Client Profile is based on a hypothetical situation. The solutions discussed may or may not be appropriate for you.

Tax Diversification for a More Secure Retirement

Just as you allocate assets to a combination of stocks, bonds, cash, and other investments, you may want to consider allocating retirement assets among tax-deferred, tax-free, and taxable accounts for a potentially greater retirement income.

FIRST TAKE ADVANTAGE OF TAX DEFERRAL

Like many Americans, you probably have most of your retirement savings in a traditional 401(k) or similar tax-deferred retirement plan. The benefits of tax-deferred plans have been proven time and time again. You save federal and possibly state income tax while contributing, and your contributions grow tax-deferred until you withdraw them at retirement when many people expect to be in a lower tax bracket.

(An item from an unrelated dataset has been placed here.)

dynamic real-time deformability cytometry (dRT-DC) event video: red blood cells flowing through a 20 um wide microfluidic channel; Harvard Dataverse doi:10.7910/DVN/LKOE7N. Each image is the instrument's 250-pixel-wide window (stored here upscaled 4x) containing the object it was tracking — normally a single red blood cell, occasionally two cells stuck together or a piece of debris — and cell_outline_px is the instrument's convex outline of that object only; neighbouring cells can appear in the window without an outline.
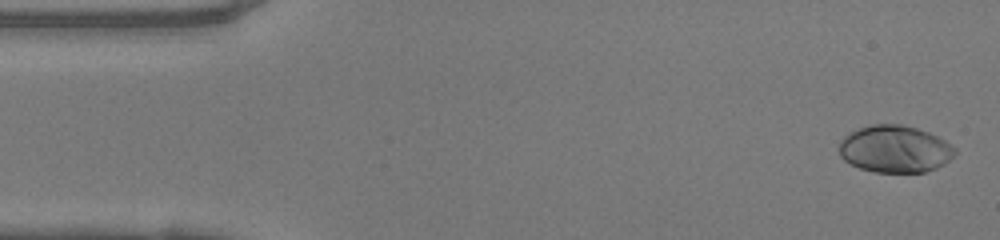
{"species": "human", "species_latin": "Homo sapiens", "temperature_condition": "warm", "stored_images_in_passage": 48, "camera_frame_rate_fps": 3000, "um_per_image_px": 0.085, "donor": {"sex": "female"}, "frame": {"image": 1, "passage_image": 1, "time_ms": 0.0, "image_size_px": [1000, 240], "cell_outline_px": [[956, 152], [944, 164], [936, 168], [924, 172], [876, 172], [860, 168], [844, 160], [840, 156], [840, 140], [844, 136], [860, 128], [872, 124], [900, 124], [916, 128], [928, 132], [944, 140], [956, 148]], "centroid_in_image_um": [76.06, 12.67], "position_along_channel_um": 8.9, "area_um2": 31.56}}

But that’s the sticking point. If you’ve been successful in business, at retirement time, you may find that you aren’t in a lower tax bracket than you were when you were working. You could lose some of that tax-deferral advantage.

ADD TAX-FREE ACCOUNTS

With Roth 401(k) accounts and IRAs, you invest with after-tax dollars and gain no current tax benefit, but you’ll owe no income or capital gains tax on any withdrawals you make during retirement. Another tax-free vehicles to consider is municipal bonds, which offer income free from federal income tax and state income tax if they are issued in the state where you reside. However, the interest earned may be lower than possible with Roth accounts.

AND A DASH OF TAXABLE ACCOUNTS

Taxable accounts offer a wide range of investment choices, including stocks, bonds, mutual funds, and real estate. They also require you to invest with after-tax dollars and pay taxes every year on any income you earn or capital gains you realize.

As the old TV commercial said, “It’s not what you make, it’s what you keep.” Tax diversification can spell the difference between having income choices or having taxes force you to downgrade your lifestyle. Note: Tax diversification isn’t a DIY strategy. It requires a thorough understanding of tax codes and your overall financial situation.